INSTRUCTIONS FOR THE TASK
Copy every one of the lines below word for word, keeping each one unchanged.

Saved data entries
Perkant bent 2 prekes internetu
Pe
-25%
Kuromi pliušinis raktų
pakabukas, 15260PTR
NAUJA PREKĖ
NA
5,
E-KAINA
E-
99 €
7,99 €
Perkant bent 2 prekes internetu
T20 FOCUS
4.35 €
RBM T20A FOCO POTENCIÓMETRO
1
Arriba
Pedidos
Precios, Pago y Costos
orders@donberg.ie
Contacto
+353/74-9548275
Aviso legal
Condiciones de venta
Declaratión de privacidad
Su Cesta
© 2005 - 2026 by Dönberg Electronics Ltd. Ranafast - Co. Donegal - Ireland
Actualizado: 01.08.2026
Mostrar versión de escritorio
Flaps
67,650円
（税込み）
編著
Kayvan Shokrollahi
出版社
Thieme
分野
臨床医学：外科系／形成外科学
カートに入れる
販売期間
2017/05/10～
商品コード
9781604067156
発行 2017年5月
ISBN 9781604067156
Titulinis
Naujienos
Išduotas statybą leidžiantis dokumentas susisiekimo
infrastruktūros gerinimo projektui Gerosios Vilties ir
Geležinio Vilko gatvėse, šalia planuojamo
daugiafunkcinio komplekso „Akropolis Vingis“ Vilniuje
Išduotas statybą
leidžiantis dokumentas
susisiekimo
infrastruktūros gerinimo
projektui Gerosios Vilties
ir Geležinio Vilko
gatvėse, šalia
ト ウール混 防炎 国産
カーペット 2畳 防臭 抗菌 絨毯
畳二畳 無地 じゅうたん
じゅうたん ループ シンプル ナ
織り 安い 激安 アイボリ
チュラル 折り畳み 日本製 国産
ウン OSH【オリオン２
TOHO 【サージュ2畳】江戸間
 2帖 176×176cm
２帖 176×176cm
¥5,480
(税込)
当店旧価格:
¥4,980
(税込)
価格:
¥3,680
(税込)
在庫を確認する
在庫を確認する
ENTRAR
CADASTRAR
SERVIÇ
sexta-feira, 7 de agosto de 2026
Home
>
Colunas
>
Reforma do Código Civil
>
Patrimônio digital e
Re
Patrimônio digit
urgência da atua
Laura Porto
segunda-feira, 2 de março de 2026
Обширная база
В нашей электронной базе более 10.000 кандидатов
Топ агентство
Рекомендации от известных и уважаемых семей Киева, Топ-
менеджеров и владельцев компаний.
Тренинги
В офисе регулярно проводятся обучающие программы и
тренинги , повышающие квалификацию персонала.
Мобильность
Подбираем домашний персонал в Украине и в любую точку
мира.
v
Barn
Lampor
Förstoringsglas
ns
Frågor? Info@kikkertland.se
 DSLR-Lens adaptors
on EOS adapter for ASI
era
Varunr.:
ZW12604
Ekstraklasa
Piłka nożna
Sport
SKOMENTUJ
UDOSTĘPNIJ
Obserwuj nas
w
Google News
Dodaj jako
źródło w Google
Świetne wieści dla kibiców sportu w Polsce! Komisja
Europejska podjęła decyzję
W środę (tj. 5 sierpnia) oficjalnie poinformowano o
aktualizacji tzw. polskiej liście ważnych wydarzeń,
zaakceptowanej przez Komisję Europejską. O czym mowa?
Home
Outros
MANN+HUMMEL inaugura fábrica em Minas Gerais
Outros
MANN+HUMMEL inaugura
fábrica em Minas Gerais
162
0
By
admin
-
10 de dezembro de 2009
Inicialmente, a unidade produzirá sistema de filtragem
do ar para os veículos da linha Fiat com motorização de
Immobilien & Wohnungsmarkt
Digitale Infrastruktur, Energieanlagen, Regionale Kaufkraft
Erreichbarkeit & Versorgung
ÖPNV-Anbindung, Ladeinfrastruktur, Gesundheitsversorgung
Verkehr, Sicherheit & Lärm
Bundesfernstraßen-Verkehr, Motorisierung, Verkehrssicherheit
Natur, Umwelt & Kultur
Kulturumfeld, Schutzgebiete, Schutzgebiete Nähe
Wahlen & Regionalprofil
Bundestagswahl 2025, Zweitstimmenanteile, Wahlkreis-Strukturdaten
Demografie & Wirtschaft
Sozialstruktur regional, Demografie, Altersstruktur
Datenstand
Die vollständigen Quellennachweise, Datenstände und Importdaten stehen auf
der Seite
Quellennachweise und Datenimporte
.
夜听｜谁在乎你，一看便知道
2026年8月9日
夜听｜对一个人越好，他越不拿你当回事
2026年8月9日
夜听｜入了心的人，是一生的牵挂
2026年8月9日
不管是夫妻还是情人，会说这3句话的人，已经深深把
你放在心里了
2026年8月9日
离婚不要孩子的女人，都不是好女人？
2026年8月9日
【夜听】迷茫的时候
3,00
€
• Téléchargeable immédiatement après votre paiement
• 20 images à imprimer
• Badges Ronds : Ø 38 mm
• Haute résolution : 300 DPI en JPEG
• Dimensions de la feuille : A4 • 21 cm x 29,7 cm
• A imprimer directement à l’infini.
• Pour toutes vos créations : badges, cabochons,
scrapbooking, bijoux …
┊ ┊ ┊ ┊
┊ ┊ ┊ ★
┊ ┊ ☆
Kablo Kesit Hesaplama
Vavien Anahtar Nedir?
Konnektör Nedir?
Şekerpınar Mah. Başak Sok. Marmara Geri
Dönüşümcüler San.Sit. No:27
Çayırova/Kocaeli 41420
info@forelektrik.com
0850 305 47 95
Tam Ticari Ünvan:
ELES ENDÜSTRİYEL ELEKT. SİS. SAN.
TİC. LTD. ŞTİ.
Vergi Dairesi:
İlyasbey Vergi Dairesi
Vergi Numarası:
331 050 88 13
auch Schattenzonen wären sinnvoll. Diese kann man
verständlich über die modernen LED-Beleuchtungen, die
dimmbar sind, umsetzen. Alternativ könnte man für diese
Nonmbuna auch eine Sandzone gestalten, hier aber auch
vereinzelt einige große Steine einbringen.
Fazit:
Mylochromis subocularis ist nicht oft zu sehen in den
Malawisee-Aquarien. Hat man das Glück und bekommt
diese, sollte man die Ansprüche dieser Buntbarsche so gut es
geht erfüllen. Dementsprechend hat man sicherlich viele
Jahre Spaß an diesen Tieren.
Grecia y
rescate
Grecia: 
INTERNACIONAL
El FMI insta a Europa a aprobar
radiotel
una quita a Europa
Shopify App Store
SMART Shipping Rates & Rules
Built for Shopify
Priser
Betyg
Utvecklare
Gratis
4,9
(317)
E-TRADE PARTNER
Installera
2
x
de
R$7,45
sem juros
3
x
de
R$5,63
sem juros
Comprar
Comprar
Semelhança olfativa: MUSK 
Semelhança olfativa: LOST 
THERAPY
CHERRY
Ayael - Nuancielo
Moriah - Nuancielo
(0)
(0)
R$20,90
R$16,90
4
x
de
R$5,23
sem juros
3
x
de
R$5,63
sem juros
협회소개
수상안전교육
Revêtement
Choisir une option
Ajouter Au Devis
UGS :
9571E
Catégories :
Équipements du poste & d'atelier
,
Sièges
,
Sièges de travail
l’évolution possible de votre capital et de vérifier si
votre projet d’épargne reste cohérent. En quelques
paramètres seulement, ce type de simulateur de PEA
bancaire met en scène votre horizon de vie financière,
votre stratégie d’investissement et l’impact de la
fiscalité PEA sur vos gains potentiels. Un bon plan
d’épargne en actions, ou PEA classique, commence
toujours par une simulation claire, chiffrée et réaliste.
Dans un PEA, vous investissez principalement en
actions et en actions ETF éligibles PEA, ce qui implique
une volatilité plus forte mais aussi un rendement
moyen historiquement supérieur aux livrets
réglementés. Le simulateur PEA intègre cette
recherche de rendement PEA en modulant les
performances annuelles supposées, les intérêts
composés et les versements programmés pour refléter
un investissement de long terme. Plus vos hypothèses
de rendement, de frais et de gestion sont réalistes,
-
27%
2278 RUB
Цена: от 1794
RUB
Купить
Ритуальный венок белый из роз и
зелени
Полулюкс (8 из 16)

RESULT OF THIS TASK
Perkant bent 2 prekes internetu
Pe
-25%
Kuromi pliušinis raktų
pakabukas, 15260PTR
NAUJA PREKĖ
NA
5,
E-KAINA
E-
99 €
7,99 €
Perkant bent 2 prekes internetu
T20 FOCUS
4.35 €
RBM T20A FOCO POTENCIÓMETRO
1
Arriba
Pedidos
Precios, Pago y Costos
orders@donberg.ie
Contacto
+353/74-9548275
Aviso legal
Condiciones de venta
Declaratión de privacidad
Su Cesta
© 2005 - 2026 by Dönberg Electronics Ltd. Ranafast - Co. Donegal - Ireland
Actualizado: 01.08.2026
Mostrar versión de escritorio
Flaps
67,650円
（税込み）
編著
Kayvan Shokrollahi
出版社
Thieme
分野
臨床医学：外科系／形成外科学
カートに入れる
販売期間
2017/05/10～
商品コード
9781604067156
発行 2017年5月
ISBN 9781604067156
Titulinis
Naujienos
Išduotas statybą leidžiantis dokumentas susisiekimo
infrastruktūros gerinimo projektui Gerosios Vilties ir
Geležinio Vilko gatvėse, šalia planuojamo
daugiafunkcinio komplekso „Akropolis Vingis“ Vilniuje
Išduotas statybą
leidžiantis dokumentas
susisiekimo
infrastruktūros gerinimo
projektui Gerosios Vilties
ir Geležinio Vilko
gatvėse, šalia
ト ウール混 防炎 国産
カーペット 2畳 防臭 抗菌 絨毯
畳二畳 無地 じゅうたん
じゅうたん ループ シンプル ナ
織り 安い 激安 アイボリ
チュラル 折り畳み 日本製 国産
ウン OSH【オリオン２
TOHO 【サージュ2畳】江戸間
 2帖 176×176cm
２帖 176×176cm
¥5,480
(税込)
当店旧価格:
¥4,980
(税込)
価格:
¥3,680
(税込)
在庫を確認する
在庫を確認する
ENTRAR
CADASTRAR
SERVIÇ
sexta-feira, 7 de agosto de 2026
Home
>
Colunas
>
Reforma do Código Civil
>
Patrimônio digital e
Re
Patrimônio digit
urgência da atua
Laura Porto
segunda-feira, 2 de março de 2026
Обширная база
В нашей электронной базе более 10.000 кандидатов
Топ агентство
Рекомендации от известных и уважаемых семей Киева, Топ-
менеджеров и владельцев компаний.
Тренинги
В офисе регулярно проводятся обучающие программы и
тренинги , повышающие квалификацию персонала.
Мобильность
Подбираем домашний персонал в Украине и в любую точку
мира.
v
Barn
Lampor
Förstoringsglas
ns
Frågor? Info@kikkertland.se
 DSLR-Lens adaptors
on EOS adapter for ASI
era
Varunr.:
ZW12604
Ekstraklasa
Piłka nożna
Sport
SKOMENTUJ
UDOSTĘPNIJ
Obserwuj nas
w
Google News
Dodaj jako
źródło w Google
Świetne wieści dla kibiców sportu w Polsce! Komisja
Europejska podjęła decyzję
W środę (tj. 5 sierpnia) oficjalnie poinformowano o
aktualizacji tzw. polskiej liście ważnych wydarzeń,
zaakceptowanej przez Komisję Europejską. O czym mowa?
Home
Outros
MANN+HUMMEL inaugura fábrica em Minas Gerais
Outros
MANN+HUMMEL inaugura
fábrica em Minas Gerais
162
0
By
admin
-
10 de dezembro de 2009
Inicialmente, a unidade produzirá sistema de filtragem
do ar para os veículos da linha Fiat com motorização de
Immobilien & Wohnungsmarkt
Digitale Infrastruktur, Energieanlagen, Regionale Kaufkraft
Erreichbarkeit & Versorgung
ÖPNV-Anbindung, Ladeinfrastruktur, Gesundheitsversorgung
Verkehr, Sicherheit & Lärm
Bundesfernstraßen-Verkehr, Motorisierung, Verkehrssicherheit
Natur, Umwelt & Kultur
Kulturumfeld, Schutzgebiete, Schutzgebiete Nähe
Wahlen & Regionalprofil
Bundestagswahl 2025, Zweitstimmenanteile, Wahlkreis-Strukturdaten
Demografie & Wirtschaft
Sozialstruktur regional, Demografie, Altersstruktur
Datenstand
Die vollständigen Quellennachweise, Datenstände und Importdaten stehen auf
der Seite
Quellennachweise und Datenimporte
.
夜听｜谁在乎你，一看便知道
2026年8月9日
夜听｜对一个人越好，他越不拿你当回事
2026年8月9日
夜听｜入了心的人，是一生的牵挂
2026年8月9日
不管是夫妻还是情人，会说这3句话的人，已经深深把
你放在心里了
2026年8月9日
离婚不要孩子的女人，都不是好女人？
2026年8月9日
【夜听】迷茫的时候
3,00
€
• Téléchargeable immédiatement après votre paiement
• 20 images à imprimer
• Badges Ronds : Ø 38 mm
• Haute résolution : 300 DPI en JPEG
• Dimensions de la feuille : A4 • 21 cm x 29,7 cm
• A imprimer directement à l’infini.
• Pour toutes vos créations : badges, cabochons,
scrapbooking, bijoux …
┊ ┊ ┊ ┊
┊ ┊ ┊ ★
┊ ┊ ☆
Kablo Kesit Hesaplama
Vavien Anahtar Nedir?
Konnektör Nedir?
Şekerpınar Mah. Başak Sok. Marmara Geri
Dönüşümcüler San.Sit. No:27
Çayırova/Kocaeli 41420
info@forelektrik.com
0850 305 47 95
Tam Ticari Ünvan:
ELES ENDÜSTRİYEL ELEKT. SİS. SAN.
TİC. LTD. ŞTİ.
Vergi Dairesi:
İlyasbey Vergi Dairesi
Vergi Numarası:
331 050 88 13
auch Schattenzonen wären sinnvoll. Diese kann man
verständlich über die modernen LED-Beleuchtungen, die
dimmbar sind, umsetzen. Alternativ könnte man für diese
Nonmbuna auch eine Sandzone gestalten, hier aber auch
vereinzelt einige große Steine einbringen.
Fazit:
Mylochromis subocularis ist nicht oft zu sehen in den
Malawisee-Aquarien. Hat man das Glück und bekommt
diese, sollte man die Ansprüche dieser Buntbarsche so gut es
geht erfüllen. Dementsprechend hat man sicherlich viele
Jahre Spaß an diesen Tieren.
Grecia y
rescate
Grecia: 
INTERNACIONAL
El FMI insta a Europa a aprobar
radiotel
una quita a Europa
Shopify App Store
SMART Shipping Rates & Rules
Built for Shopify
Priser
Betyg
Utvecklare
Gratis
4,9
(317)
E-TRADE PARTNER
Installera
2
x
de
R$7,45
sem juros
3
x
de
R$5,63
sem juros
Comprar
Comprar
Semelhança olfativa: MUSK 
Semelhança olfativa: LOST 
THERAPY
CHERRY
Ayael - Nuancielo
Moriah - Nuancielo
(0)
(0)
R$20,90
R$16,90
4
x
de
R$5,23
sem juros
3
x
de
R$5,63
sem juros
협회소개
수상안전교육
Revêtement
Choisir une option
Ajouter Au Devis
UGS :
9571E
Catégories :
Équipements du poste & d'atelier
,
Sièges
,
Sièges de travail
l’évolution possible de votre capital et de vérifier si
votre projet d’épargne reste cohérent. En quelques
paramètres seulement, ce type de simulateur de PEA
bancaire met en scène votre horizon de vie financière,
votre stratégie d’investissement et l’impact de la
fiscalité PEA sur vos gains potentiels. Un bon plan
d’épargne en actions, ou PEA classique, commence
toujours par une simulation claire, chiffrée et réaliste.
Dans un PEA, vous investissez principalement en
actions et en actions ETF éligibles PEA, ce qui implique
une volatilité plus forte mais aussi un rendement
moyen historiquement supérieur aux livrets
réglementés. Le simulateur PEA intègre cette
recherche de rendement PEA en modulant les
performances annuelles supposées, les intérêts
composés et les versements programmés pour refléter
un investissement de long terme. Plus vos hypothèses
de rendement, de frais et de gestion sont réalistes,
-
27%
2278 RUB
Цена: от 1794
RUB
Купить
Ритуальный венок белый из роз и
зелени
Полулюкс (8 из 16)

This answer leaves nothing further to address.